Some of Australia’s largest energy companies are calling on the Federal Government to reward the baseload generators that effectively keep the network operating, and the lights on, when renewable sources are not producing power.
In its submission to the Finkel Review of the National Electricity Market (NEM), Alinta Energy calls for a national, co-ordinated and long term climate and energy policy which “eliminates inconsistencies and moves away from political ideology”.
Retailer AGL Energy criticised the “piecemeal introduction of carbon reduction and renewables policies” which it said had had unintended consequences on the energy market, most notably in South Australia which has faced a series of blackouts in the last six months.
That view is backed up by ERM Power which blames the nation’s energy woes on a decade of conflicting policy interventions which have sent mixed signals to investors.
“Certain technologies have been undermined and the broader consequences of market intervention and subsidies have not been understood, with dire consequences,” it said in its submission.
The Finkel Review is investigating the reliability and security of the nation’s electricity network at a time when coal-fired power stations are being phased out, and the eastern seaboard is facing a potential gas shortage.
Industry calls for incentives and rewards
Alinta Energy supports the existing Renewable Energy Target (RET), which mandates that 23.5 per cent of Australia’s energy will come from renewable sources by 2020, but said it should be extended by another 15 years to provide a “stable growth pipeline”.
State governments should not be setting their own targets, according to the energy company, which warns it “could increase uncertainty and further deter investment” in the sector.
But as Alinta points out, renewable energy has its limitations.
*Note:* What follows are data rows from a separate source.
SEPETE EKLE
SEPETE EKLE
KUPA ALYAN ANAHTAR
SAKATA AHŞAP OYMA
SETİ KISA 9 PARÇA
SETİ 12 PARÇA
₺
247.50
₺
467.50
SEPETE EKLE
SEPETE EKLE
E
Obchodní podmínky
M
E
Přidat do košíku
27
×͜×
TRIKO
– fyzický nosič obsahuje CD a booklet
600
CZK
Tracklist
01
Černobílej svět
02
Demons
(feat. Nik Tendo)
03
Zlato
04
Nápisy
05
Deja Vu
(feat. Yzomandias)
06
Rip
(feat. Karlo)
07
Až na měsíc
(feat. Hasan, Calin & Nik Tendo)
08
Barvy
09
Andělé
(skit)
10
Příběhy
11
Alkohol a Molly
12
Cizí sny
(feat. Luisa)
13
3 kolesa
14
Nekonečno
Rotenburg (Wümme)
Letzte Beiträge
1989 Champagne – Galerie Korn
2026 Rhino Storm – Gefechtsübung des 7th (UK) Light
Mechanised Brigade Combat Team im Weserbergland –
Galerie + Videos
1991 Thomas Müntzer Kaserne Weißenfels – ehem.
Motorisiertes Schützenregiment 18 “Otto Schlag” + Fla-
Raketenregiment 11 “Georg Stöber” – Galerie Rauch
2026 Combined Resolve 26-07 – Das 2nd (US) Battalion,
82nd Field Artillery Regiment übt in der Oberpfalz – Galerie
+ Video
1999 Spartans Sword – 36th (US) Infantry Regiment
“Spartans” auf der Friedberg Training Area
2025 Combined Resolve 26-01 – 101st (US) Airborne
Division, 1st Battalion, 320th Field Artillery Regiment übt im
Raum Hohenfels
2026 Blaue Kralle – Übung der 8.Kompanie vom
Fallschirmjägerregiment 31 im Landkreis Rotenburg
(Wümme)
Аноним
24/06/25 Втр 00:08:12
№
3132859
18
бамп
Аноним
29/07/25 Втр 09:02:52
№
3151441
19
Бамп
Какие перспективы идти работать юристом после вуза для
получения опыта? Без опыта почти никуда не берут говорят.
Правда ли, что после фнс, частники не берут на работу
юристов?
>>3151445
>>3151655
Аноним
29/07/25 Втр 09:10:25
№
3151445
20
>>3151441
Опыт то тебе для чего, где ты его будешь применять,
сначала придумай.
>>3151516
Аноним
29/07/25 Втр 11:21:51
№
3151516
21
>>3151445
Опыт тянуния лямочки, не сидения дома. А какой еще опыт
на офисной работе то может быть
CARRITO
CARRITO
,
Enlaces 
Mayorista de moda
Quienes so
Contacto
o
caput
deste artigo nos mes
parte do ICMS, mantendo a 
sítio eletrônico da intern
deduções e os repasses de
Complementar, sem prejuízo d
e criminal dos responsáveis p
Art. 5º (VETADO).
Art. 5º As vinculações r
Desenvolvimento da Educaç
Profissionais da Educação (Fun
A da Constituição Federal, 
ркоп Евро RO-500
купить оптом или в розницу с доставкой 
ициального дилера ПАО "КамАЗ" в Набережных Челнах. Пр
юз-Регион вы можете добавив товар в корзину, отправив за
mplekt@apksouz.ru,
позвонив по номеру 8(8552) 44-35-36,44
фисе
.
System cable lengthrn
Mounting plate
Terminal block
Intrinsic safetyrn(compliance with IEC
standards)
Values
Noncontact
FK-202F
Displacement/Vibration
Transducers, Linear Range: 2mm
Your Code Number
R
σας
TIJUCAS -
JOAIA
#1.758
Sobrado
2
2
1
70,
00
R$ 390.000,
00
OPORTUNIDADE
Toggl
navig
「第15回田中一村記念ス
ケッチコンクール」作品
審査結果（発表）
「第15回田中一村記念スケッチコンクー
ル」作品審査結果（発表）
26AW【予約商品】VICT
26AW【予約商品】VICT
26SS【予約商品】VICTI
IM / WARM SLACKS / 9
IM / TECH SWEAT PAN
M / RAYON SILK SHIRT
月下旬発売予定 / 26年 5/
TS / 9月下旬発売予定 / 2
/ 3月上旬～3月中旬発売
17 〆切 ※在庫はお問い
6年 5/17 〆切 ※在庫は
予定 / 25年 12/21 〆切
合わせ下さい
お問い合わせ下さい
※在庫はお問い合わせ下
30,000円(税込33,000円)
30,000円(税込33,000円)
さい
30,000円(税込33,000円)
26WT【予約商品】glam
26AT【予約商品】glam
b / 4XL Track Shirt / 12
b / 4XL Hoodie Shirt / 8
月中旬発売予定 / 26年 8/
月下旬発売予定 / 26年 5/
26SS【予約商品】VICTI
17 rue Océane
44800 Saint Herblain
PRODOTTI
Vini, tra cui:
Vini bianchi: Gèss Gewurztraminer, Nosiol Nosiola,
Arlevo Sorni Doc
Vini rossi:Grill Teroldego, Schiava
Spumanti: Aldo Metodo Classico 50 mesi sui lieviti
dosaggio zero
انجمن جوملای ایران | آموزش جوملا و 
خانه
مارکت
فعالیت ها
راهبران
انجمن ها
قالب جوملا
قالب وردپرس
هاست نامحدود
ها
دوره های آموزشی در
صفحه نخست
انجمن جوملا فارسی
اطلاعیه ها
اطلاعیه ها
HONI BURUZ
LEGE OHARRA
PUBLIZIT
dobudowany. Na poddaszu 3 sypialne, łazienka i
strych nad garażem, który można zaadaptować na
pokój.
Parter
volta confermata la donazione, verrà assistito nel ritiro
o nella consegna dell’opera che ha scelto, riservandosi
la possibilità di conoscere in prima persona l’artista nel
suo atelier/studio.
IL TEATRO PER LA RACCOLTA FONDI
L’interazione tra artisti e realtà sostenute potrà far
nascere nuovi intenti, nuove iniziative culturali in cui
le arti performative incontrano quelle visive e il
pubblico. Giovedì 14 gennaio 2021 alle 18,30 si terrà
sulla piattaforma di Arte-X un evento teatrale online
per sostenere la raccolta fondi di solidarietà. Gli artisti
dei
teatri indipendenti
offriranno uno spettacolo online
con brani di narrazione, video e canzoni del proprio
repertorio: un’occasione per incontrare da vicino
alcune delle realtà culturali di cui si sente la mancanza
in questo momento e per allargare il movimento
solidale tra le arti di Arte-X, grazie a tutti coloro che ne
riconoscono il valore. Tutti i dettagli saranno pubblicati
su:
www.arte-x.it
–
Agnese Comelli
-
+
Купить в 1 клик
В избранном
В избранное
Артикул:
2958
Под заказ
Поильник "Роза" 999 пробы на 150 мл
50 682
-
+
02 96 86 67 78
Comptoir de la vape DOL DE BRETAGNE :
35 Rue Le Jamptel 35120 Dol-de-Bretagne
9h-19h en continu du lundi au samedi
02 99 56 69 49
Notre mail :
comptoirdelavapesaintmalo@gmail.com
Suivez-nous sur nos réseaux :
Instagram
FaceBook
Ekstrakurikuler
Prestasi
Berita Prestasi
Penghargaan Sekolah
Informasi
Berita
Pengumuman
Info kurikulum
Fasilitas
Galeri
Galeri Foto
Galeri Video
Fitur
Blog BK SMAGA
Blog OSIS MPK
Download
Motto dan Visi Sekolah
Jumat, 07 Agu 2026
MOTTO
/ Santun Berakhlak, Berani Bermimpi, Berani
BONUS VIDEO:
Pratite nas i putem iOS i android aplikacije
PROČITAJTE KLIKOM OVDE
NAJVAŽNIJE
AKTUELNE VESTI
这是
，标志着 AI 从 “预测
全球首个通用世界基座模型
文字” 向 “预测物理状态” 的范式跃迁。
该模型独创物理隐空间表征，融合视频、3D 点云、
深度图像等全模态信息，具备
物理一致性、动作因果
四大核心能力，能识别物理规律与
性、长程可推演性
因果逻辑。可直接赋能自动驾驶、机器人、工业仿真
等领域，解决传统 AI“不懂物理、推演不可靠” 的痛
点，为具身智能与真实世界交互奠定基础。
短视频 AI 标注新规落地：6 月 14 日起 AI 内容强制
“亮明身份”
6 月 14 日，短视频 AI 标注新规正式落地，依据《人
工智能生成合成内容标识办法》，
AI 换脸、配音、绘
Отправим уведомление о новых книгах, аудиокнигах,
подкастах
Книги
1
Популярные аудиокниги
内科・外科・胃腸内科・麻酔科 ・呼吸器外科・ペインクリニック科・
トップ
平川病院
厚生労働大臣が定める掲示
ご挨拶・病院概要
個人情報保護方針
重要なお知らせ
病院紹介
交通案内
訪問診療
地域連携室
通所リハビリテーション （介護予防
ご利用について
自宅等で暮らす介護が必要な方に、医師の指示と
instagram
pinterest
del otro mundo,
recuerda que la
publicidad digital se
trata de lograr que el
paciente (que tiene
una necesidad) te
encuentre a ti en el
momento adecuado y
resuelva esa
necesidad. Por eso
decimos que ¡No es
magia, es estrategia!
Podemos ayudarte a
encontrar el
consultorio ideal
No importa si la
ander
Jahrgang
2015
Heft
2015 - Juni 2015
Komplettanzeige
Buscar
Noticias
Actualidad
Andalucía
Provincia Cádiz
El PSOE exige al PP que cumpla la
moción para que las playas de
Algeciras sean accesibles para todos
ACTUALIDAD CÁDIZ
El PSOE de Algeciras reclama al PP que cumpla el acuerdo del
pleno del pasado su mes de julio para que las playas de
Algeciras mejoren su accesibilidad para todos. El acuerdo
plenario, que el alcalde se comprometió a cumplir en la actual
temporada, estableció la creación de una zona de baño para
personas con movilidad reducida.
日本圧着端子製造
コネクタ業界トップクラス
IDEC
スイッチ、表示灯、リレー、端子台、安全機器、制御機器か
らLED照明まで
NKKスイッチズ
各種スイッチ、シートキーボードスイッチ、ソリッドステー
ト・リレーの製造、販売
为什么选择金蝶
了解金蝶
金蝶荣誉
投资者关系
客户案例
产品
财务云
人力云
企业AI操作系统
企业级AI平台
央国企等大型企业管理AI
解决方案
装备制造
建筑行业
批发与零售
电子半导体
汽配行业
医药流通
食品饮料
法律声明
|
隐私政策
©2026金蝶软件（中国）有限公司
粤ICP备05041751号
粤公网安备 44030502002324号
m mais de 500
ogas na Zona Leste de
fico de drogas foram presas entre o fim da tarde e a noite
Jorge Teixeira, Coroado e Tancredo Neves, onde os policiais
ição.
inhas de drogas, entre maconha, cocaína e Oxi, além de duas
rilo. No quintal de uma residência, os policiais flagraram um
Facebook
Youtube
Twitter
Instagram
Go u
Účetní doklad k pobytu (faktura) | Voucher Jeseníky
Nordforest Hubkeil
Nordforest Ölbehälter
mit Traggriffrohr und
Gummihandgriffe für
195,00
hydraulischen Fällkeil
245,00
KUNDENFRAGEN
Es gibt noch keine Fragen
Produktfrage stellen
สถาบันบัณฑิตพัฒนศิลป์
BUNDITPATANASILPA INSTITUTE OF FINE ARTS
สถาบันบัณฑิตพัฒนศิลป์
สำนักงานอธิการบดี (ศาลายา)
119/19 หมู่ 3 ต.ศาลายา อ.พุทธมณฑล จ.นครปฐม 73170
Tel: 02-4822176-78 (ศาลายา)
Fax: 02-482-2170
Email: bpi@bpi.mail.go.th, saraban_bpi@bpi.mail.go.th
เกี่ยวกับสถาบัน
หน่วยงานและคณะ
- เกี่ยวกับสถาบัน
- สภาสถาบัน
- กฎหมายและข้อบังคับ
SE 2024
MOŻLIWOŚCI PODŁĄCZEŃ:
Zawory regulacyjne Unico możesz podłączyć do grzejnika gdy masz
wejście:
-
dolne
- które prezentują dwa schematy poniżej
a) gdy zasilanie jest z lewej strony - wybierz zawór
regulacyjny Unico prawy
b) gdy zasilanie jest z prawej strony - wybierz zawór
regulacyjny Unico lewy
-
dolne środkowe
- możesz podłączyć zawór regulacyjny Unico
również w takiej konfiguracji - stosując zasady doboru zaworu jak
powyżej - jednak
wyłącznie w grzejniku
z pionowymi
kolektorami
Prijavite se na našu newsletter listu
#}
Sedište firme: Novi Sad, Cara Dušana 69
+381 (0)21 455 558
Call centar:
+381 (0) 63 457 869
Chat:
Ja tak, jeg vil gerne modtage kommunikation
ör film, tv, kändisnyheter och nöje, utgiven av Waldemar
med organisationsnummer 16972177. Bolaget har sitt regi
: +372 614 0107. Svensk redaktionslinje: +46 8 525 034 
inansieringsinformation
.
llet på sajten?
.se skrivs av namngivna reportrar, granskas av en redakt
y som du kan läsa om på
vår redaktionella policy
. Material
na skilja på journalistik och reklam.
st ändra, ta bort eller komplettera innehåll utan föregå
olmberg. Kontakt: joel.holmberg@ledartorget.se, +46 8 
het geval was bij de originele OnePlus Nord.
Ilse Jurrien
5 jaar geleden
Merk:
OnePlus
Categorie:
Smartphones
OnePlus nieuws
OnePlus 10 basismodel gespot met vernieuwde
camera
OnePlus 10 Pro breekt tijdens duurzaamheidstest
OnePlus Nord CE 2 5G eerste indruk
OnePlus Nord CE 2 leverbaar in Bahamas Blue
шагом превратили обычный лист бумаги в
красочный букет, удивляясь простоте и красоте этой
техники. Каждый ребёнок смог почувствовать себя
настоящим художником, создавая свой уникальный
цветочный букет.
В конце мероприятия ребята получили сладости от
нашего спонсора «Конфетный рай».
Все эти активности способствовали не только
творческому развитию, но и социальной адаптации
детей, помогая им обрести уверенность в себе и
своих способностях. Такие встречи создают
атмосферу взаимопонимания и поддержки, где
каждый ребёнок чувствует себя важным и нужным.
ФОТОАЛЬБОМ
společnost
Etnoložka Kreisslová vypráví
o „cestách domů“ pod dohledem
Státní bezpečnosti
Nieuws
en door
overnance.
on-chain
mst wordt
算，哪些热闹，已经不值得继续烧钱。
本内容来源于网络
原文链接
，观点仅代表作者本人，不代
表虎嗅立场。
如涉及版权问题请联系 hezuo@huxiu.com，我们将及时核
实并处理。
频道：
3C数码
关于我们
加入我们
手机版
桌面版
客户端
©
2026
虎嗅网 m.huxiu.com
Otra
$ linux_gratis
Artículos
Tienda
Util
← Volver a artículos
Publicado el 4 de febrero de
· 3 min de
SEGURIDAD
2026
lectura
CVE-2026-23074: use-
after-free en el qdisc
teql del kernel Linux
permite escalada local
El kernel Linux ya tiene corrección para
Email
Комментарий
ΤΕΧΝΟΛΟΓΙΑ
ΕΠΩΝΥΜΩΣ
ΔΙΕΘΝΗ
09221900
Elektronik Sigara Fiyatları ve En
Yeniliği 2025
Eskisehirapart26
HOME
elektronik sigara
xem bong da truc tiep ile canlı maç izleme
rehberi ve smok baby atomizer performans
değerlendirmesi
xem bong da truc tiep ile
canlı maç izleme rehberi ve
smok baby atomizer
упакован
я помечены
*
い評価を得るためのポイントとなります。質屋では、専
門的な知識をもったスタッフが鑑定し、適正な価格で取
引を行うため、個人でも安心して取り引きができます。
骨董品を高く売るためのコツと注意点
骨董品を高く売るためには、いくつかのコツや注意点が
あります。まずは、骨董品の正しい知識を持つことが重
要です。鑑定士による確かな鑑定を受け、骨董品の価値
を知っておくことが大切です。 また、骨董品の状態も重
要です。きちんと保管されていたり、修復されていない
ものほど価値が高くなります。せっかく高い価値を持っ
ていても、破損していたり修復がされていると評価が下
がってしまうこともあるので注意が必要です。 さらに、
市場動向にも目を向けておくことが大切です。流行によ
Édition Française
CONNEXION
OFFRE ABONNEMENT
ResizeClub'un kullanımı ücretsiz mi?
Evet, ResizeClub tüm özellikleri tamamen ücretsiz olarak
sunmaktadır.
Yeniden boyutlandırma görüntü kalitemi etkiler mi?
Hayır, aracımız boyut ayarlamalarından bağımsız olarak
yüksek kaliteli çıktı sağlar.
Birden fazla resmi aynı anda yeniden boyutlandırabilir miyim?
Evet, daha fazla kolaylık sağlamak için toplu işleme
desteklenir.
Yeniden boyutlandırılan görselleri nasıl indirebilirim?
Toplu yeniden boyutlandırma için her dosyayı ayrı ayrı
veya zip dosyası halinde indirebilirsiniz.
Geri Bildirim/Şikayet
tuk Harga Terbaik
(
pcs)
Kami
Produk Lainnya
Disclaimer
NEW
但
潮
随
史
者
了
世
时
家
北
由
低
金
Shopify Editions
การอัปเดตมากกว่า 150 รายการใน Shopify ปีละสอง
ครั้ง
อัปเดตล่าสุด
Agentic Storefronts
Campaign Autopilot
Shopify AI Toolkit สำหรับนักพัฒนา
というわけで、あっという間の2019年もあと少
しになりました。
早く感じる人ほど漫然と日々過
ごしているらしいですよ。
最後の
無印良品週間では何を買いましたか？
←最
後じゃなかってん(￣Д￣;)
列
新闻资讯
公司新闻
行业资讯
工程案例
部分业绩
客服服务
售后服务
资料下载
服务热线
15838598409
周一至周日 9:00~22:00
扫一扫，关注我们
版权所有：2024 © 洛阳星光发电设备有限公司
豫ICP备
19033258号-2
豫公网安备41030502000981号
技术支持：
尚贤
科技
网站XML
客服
Wind and solar are intermittent or “non-dispatchable” sources, meaning their frequency fluctuates with the breeze or sunshine and must be stabilised by baseload or “dispatchable” sources, which can generate power with the flick of a switch.
Alinta, along with ERM, AGL and ATCO Australia are calling on the Government to set up a “reward structure” for baseload power generators, effectively the back-bone of the network, and believe companies should be given incentives to maintain and procure those plants.
They also want to recognition for the service they provide in keeping the network’s frequency stable when large amounts of renewables are online.
“A reward structure that reflects the value that important grid support services (such as inertia and frequency control) provide to the system should be created,” Alinta Energy said.
ERM points to a system in the United States which rewards generators that can be ramped to capacity and synchronised to the grid within a short period of time.
In its submission, AGL’s chief economist Tim Nelson said additional measures may be required to ensure the system’s security and accommodate for the “unintended consequences of climate change policy on the operation of energy markets”.
Prime Minister Malcolm Turnbull this week sought guarantees from the major east coast gas companies to boost domestic supply, after the energy market operator warned Queensland, Victoria and New South Wales would face gas shortages as early as next year if nothing changes.